Apart from time trials just reaching certain workout goals can substitute – for instance you may have been working towards doing a certain training run in a certain time for a while or attacking a Strava segment. If it’s concrete and has useful role to play in achieving your longer-term goals. Even if it doesn’t it can be worth it if it brings you’re a sense of enjoyment – which is the main reason we run after all.

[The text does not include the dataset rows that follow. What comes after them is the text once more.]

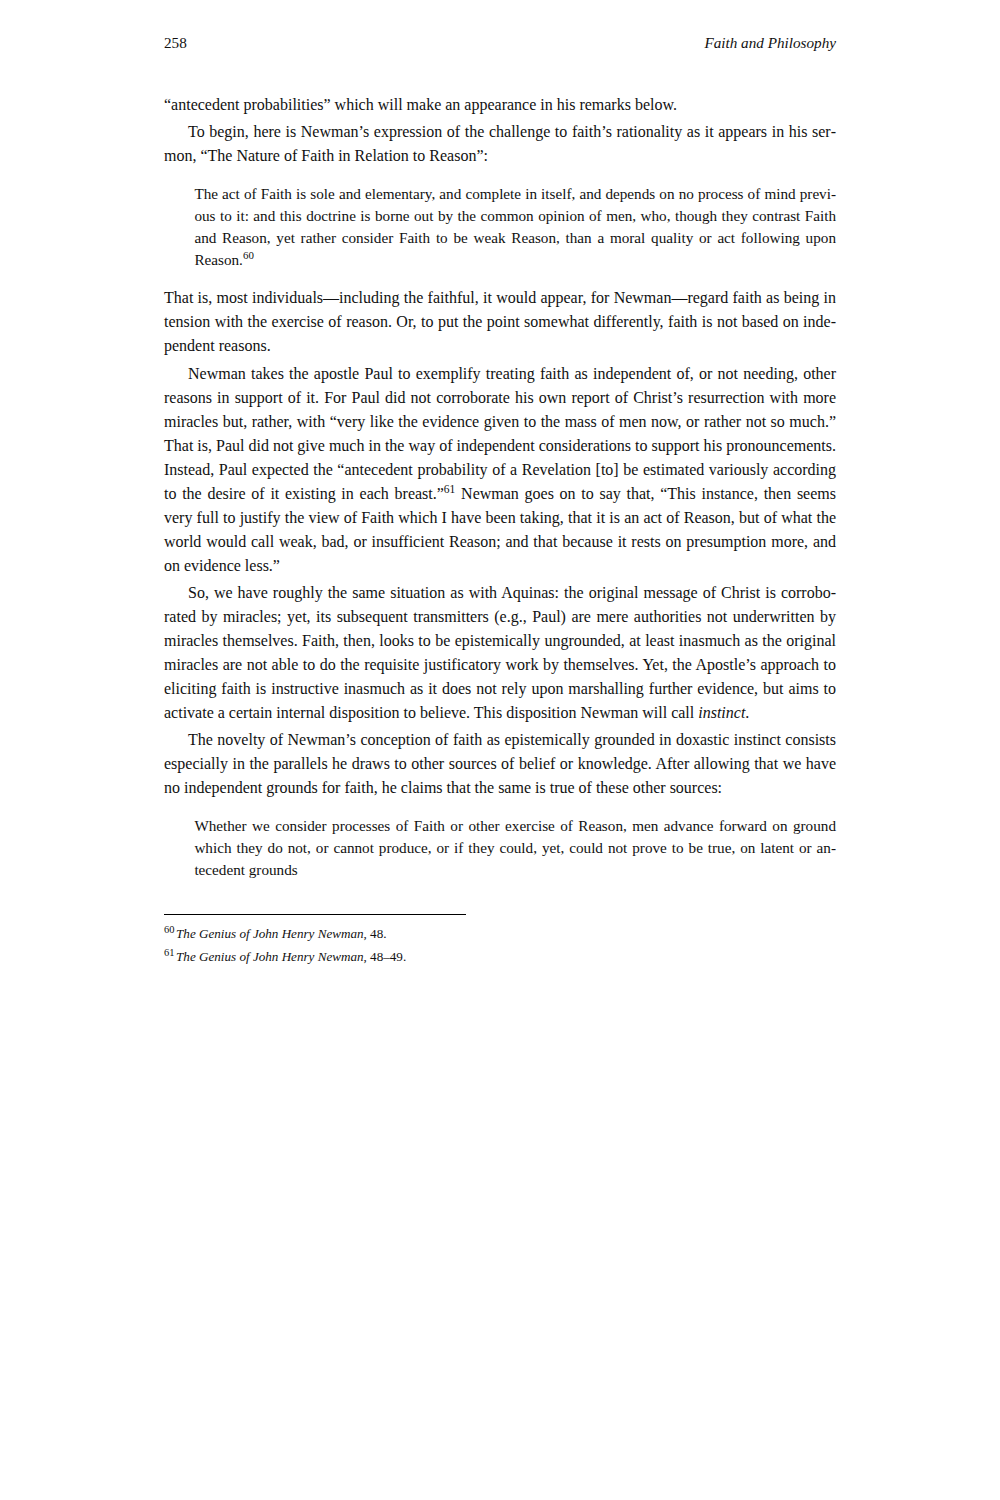258 Faith and Philosophy
“antecedent probabilities” which will make an appearance in his remarks below.
To begin, here is Newman’s expression of the challenge to faith’s rationality as it appears in his sermon, “The Nature of Faith in Relation to Reason”:
The act of Faith is sole and elementary, and complete in itself, and depends on no process of mind previous to it: and this doctrine is borne out by the common opinion of men, who, though they contrast Faith and Reason, yet rather consider Faith to be weak Reason, than a moral quality or act following upon Reason.60
That is, most individuals—including the faithful, it would appear, for Newman—regard faith as being in tension with the exercise of reason. Or, to put the point somewhat differently, faith is not based on independent reasons.
Newman takes the apostle Paul to exemplify treating faith as independent of, or not needing, other reasons in support of it. For Paul did not corroborate his own report of Christ’s resurrection with more miracles but, rather, with “very like the evidence given to the mass of men now, or rather not so much.” That is, Paul did not give much in the way of independent considerations to support his pronouncements. Instead, Paul expected the “antecedent probability of a Revelation [to] be estimated variously according to the desire of it existing in each breast.”61 Newman goes on to say that, “This instance, then seems very full to justify the view of Faith which I have been taking, that it is an act of Reason, but of what the world would call weak, bad, or insufficient Reason; and that because it rests on presumption more, and on evidence less.”
So, we have roughly the same situation as with Aquinas: the original message of Christ is corroborated by miracles; yet, its subsequent transmitters (e.g., Paul) are mere authorities not underwritten by miracles themselves. Faith, then, looks to be epistemically ungrounded, at least inasmuch as the original miracles are not able to do the requisite justificatory work by themselves. Yet, the Apostle’s approach to eliciting faith is instructive inasmuch as it does not rely upon marshalling further evidence, but aims to activate a certain internal disposition to believe. This disposition Newman will call instinct.
The novelty of Newman’s conception of faith as epistemically grounded in doxastic instinct consists especially in the parallels he draws to other sources of belief or knowledge. After allowing that we have no independent grounds for faith, he claims that the same is true of these other sources:
Whether we consider processes of Faith or other exercise of Reason, men advance forward on ground which they do not, or cannot produce, or if they could, yet, could not prove to be true, on latent or antecedent grounds
60 The Genius of John Henry Newman, 48.
61 The Genius of John Henry Newman, 48–49.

I am currently in discussions with an international company on bringing the world’s leading technology in this type of analysis to Ireland. The current situation has paused this project – but I hope to report back on it in the months ahead.

 

Do runners have a responsibility to keep their immune systems strong by avoiding too intensive/extensive training now?

 

I thought that was an interesting question. Running can seem trivial during times where the news is full of serious topics. But I don’t believe running is trivial at all because of the power it can have in people’s lives. Before I get to that: in the show my general response was that if I was in the position to advise a runner, I’d tell them to do only the necessary training to stay healthy and strong and to stay clear of something that makes them feel run-down.

 

To make that a bit more precise: training can suppress our immune systems. Today there is talk of a ‘5-hour window’. Interest in this began long before the current situation arose because infection has been a problem for athletes for a long time. Elite athletes simply cannot afford lying in bed for two weeks with a bad flu and then not returning to full strength for another 1-2 months. So elite athletes and their teams have become specialists in how to avoid infection. So, there’s a lot we can learn from their experiences which is useful for life in general but specifically for now.

 

I’ll cover the book’s broad strokes suggestions in part 2: the message of our podcast was essentially ‘stay away from situations where you can be infected in the 5-hour window’. As Eoin rightly said, though, perhaps we should stay away from lowering our immune system altogether? So how do we do this? I’ll cover that in the sections in part 2.

 

How do change our goals?

 

Before jumping on the podcast Eoin was telling me how he was lucky that his current goal was in Autumn, so he didn’t really have to change much at all – he just had one long build-up. This is a rare luxury today when the calendar is so packed. If you’re an ardent racer and disappointed with the lack of your regular ‘racing fix’ that’s obviously no comfort – but it’s the only positive you can really take from the situation – look to your long-term goals in the months where it looks likely races will go ahead. And then put your full focus on training for those races instead.

 

This approach doesn’t always work if you are one of those personalities (no judgment btw!) that need regular carrots to keep ‘on trail’. Some runners I work with simply perform better if they can feel the gravitational pull of a race. A ‘distant moon’ just won’t do it for them! In those cases, using intermediate goals and time trials such as I mention above, is necessary to keep things on track.